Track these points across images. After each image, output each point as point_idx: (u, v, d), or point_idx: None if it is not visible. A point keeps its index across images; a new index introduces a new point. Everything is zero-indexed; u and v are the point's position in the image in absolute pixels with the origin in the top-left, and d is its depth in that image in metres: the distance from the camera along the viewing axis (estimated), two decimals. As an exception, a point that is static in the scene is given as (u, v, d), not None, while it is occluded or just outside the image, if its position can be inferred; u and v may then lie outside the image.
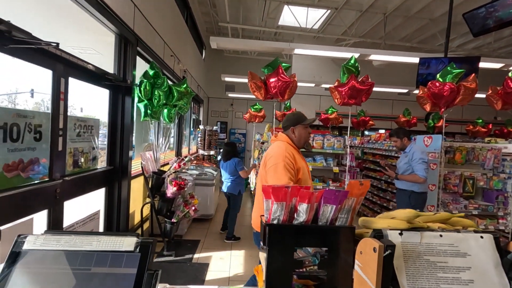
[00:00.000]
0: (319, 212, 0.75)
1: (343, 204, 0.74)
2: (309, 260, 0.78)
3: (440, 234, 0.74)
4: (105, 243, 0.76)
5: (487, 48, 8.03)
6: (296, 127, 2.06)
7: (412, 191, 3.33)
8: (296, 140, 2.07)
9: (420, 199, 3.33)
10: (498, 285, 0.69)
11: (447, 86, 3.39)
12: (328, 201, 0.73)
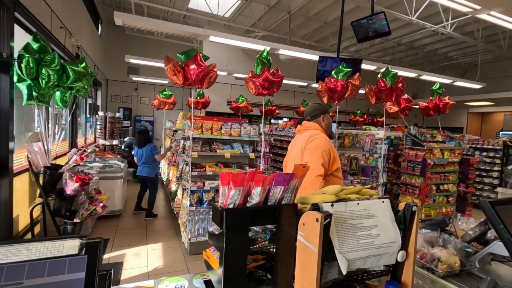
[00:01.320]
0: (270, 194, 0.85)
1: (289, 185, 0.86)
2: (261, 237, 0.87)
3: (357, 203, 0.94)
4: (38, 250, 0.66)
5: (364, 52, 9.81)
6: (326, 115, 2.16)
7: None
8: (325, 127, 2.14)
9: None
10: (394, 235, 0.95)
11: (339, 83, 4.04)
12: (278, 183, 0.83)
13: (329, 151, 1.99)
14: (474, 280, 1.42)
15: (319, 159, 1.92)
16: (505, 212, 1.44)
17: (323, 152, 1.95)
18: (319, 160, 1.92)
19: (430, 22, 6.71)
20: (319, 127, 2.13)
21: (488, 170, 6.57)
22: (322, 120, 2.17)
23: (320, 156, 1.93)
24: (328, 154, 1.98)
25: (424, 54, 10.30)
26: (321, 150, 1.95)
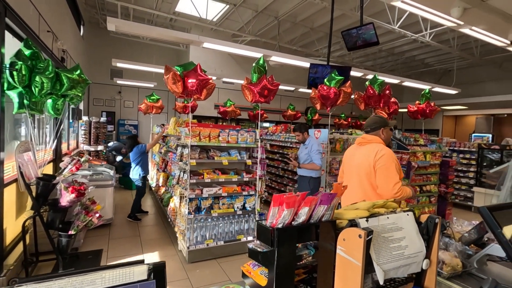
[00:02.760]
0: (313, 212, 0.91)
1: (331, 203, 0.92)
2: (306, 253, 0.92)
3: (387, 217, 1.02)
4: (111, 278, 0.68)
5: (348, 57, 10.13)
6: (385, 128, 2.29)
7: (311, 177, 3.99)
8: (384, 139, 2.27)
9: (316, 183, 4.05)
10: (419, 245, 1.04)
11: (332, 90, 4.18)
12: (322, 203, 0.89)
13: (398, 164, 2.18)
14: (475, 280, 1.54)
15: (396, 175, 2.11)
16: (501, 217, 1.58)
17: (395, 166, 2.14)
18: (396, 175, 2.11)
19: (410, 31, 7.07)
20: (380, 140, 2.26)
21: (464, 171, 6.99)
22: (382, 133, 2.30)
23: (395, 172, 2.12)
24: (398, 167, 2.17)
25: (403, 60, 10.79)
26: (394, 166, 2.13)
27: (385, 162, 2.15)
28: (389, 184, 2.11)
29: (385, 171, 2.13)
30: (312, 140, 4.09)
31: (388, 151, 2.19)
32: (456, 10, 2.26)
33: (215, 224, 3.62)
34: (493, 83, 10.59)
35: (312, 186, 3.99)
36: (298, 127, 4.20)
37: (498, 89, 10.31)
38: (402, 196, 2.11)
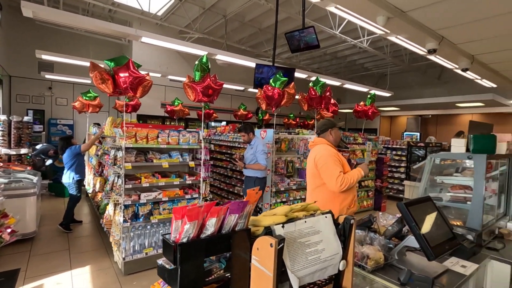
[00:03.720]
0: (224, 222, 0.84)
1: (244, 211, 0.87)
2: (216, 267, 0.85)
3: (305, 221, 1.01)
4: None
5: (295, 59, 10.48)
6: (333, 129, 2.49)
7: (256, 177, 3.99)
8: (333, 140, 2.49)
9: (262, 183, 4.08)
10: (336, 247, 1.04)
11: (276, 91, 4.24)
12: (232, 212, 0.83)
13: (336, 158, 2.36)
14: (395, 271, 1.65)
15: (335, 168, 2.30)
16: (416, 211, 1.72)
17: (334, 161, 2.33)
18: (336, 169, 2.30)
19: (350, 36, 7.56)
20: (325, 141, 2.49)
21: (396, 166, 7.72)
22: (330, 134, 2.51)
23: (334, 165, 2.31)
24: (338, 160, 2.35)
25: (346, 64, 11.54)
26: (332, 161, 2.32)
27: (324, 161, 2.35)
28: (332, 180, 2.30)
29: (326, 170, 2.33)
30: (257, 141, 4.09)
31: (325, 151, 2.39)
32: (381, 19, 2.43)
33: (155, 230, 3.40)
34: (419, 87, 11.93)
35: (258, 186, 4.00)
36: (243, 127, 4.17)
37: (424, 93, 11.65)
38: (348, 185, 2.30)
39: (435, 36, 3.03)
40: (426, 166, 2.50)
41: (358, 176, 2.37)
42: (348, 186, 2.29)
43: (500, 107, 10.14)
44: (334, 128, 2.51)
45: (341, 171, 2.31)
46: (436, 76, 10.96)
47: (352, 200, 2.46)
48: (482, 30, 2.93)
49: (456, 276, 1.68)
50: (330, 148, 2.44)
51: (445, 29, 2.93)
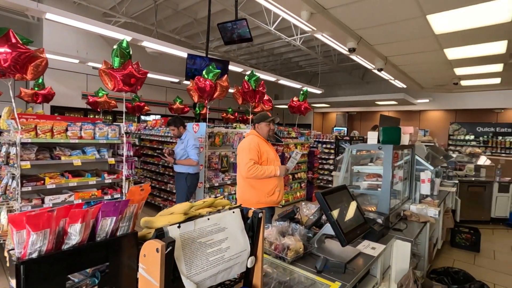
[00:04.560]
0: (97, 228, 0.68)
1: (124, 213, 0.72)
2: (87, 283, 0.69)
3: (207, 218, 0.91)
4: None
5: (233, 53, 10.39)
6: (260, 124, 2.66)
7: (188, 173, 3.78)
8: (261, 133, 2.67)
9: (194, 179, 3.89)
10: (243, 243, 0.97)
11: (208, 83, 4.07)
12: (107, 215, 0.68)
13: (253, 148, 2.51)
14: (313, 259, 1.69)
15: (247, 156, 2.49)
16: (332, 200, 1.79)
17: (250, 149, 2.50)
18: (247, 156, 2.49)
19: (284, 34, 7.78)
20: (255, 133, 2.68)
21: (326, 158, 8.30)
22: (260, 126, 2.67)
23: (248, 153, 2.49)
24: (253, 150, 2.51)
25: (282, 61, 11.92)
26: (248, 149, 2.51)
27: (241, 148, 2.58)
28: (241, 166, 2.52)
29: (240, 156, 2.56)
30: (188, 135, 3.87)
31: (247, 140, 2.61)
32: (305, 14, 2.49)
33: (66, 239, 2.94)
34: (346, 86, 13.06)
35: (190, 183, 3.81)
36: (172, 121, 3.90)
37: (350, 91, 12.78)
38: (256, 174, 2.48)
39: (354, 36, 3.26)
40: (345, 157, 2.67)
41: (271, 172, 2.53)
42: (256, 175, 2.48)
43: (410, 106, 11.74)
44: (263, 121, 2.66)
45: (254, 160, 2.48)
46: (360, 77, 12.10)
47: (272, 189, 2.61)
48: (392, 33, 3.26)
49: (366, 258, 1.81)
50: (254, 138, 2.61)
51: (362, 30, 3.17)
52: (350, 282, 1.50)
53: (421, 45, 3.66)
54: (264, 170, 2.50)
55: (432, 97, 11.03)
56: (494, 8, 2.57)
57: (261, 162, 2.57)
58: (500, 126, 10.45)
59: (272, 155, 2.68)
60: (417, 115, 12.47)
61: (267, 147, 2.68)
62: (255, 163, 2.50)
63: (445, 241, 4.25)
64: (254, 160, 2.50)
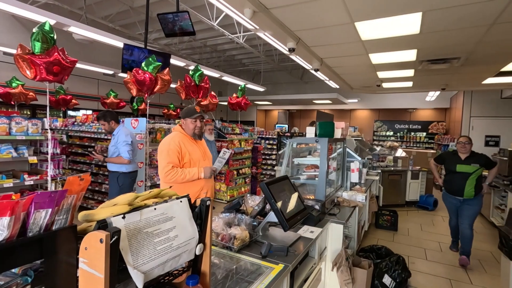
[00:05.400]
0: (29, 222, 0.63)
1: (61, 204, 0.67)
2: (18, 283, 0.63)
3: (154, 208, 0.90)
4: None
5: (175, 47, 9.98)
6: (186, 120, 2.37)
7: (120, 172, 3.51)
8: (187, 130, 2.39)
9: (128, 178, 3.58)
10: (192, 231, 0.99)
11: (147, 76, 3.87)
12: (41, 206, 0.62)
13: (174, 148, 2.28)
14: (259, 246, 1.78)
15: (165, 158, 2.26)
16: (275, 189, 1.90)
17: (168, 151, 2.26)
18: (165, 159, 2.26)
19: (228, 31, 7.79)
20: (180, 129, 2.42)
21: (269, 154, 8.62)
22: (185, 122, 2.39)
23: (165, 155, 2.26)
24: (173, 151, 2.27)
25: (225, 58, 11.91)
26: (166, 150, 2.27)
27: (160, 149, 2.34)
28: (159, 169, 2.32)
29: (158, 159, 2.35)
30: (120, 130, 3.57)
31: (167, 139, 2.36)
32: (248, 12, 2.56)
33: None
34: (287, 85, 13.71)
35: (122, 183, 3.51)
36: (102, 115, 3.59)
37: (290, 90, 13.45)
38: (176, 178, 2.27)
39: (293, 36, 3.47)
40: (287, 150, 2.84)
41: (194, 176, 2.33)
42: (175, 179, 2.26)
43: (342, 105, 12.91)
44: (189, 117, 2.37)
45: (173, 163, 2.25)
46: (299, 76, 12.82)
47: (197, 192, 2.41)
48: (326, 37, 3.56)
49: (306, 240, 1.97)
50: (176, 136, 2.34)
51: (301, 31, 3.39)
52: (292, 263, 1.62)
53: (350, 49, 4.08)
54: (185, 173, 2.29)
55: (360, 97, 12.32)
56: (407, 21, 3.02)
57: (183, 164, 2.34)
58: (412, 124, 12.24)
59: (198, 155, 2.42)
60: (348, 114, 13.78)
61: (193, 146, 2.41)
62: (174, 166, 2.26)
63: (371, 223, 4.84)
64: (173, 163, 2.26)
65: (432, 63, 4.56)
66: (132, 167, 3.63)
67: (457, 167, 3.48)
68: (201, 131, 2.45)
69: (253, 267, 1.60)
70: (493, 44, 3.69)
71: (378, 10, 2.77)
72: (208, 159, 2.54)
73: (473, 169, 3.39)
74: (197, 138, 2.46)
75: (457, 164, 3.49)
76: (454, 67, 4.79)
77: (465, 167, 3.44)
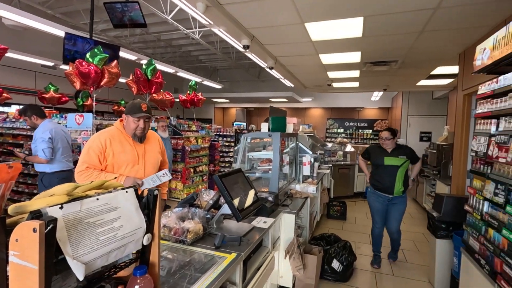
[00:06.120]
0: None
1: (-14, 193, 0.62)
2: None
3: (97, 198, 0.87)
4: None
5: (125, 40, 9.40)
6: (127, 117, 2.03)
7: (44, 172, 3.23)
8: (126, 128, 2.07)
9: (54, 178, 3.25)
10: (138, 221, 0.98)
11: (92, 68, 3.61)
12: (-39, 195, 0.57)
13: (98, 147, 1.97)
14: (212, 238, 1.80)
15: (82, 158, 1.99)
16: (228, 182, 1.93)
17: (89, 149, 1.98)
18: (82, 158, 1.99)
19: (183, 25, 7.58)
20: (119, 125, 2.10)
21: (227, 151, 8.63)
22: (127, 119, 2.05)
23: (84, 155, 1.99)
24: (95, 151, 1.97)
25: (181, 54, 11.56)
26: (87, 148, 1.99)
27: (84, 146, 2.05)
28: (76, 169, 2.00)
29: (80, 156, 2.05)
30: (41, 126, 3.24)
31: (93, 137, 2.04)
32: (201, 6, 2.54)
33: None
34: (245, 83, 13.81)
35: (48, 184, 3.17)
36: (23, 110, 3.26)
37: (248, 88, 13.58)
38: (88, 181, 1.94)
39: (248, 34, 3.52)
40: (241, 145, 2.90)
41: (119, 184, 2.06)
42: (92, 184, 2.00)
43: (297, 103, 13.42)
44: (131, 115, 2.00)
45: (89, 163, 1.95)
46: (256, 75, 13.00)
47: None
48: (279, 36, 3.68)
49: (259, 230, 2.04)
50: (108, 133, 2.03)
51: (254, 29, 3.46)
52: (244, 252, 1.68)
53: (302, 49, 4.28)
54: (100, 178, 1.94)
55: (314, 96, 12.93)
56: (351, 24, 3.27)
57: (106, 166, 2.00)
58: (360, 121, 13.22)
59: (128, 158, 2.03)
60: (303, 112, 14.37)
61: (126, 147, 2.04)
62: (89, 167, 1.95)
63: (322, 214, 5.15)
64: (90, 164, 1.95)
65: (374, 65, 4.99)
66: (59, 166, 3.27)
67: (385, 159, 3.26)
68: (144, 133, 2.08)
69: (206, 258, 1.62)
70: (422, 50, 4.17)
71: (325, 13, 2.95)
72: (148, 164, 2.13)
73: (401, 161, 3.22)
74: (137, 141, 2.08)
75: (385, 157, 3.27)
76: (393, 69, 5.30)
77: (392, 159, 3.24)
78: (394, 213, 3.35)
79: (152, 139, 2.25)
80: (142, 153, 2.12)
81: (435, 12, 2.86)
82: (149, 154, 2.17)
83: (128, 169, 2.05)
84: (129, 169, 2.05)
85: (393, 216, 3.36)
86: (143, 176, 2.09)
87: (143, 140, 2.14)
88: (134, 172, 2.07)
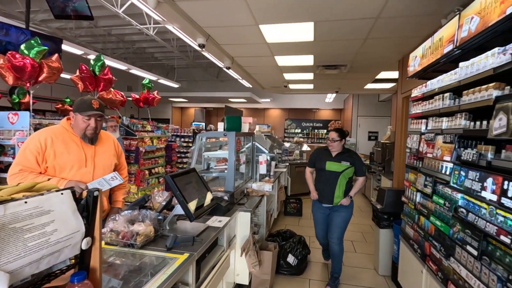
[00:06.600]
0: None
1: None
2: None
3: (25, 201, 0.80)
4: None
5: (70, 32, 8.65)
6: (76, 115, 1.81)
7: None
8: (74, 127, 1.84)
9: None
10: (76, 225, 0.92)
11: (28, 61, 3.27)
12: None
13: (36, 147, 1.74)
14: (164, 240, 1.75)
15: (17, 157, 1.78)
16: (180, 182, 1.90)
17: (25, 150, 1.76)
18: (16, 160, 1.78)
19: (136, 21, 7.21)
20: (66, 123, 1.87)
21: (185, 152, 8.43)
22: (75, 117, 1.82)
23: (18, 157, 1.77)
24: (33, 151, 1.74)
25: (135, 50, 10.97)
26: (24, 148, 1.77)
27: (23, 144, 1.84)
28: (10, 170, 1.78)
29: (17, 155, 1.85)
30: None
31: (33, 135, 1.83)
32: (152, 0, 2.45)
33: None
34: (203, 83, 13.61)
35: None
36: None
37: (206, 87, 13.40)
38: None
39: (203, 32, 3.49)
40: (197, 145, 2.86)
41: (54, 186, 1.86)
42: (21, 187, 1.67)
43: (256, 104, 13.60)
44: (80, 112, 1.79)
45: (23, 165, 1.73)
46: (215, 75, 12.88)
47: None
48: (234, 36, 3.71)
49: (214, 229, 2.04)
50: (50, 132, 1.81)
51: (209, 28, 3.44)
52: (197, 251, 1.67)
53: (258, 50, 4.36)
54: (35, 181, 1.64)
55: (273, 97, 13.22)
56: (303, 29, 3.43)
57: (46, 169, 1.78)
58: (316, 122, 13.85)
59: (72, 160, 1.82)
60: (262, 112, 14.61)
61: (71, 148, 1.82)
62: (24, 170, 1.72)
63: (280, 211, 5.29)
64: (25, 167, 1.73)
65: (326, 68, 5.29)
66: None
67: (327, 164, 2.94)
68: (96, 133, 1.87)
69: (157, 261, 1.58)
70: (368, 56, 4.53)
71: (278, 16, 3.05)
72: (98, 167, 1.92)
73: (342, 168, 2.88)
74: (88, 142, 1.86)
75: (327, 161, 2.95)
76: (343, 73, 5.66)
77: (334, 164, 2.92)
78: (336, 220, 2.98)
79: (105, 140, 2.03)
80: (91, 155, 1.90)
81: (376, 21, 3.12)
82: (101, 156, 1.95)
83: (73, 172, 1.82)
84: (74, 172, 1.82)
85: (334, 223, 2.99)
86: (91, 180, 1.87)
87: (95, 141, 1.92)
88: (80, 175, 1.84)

* **EXERCISE BRIEF**: Transcribe the listing above exactly, but only from the line with "68: (201, 131, 2.45)" through the line with "41: (119, 184, 2.06)". Include both of those lines and omit the pictures.

* **TASK RESPONSE**:
68: (201, 131, 2.45)
69: (253, 267, 1.60)
70: (493, 44, 3.69)
71: (378, 10, 2.77)
72: (208, 159, 2.54)
73: (473, 169, 3.39)
74: (197, 138, 2.46)
75: (457, 164, 3.49)
76: (454, 67, 4.79)
77: (465, 167, 3.44)
[00:06.120]
0: None
1: (-14, 193, 0.62)
2: None
3: (97, 198, 0.87)
4: None
5: (125, 40, 9.40)
6: (127, 117, 2.03)
7: (44, 172, 3.23)
8: (126, 128, 2.07)
9: (54, 178, 3.25)
10: (138, 221, 0.98)
11: (92, 68, 3.61)
12: (-39, 195, 0.57)
13: (98, 147, 1.97)
14: (212, 238, 1.80)
15: (82, 158, 1.99)
16: (228, 182, 1.93)
17: (89, 149, 1.98)
18: (82, 158, 1.99)
19: (183, 25, 7.58)
20: (119, 125, 2.10)
21: (227, 151, 8.63)
22: (127, 119, 2.05)
23: (84, 155, 1.99)
24: (95, 151, 1.97)
25: (181, 54, 11.56)
26: (87, 148, 1.99)
27: (84, 146, 2.05)
28: (76, 169, 2.00)
29: (80, 156, 2.05)
30: (41, 126, 3.24)
31: (93, 137, 2.04)
32: (201, 6, 2.54)
33: None
34: (245, 83, 13.81)
35: (48, 184, 3.17)
36: (23, 110, 3.26)
37: (248, 88, 13.58)
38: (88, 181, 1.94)
39: (248, 34, 3.52)
40: (241, 145, 2.90)
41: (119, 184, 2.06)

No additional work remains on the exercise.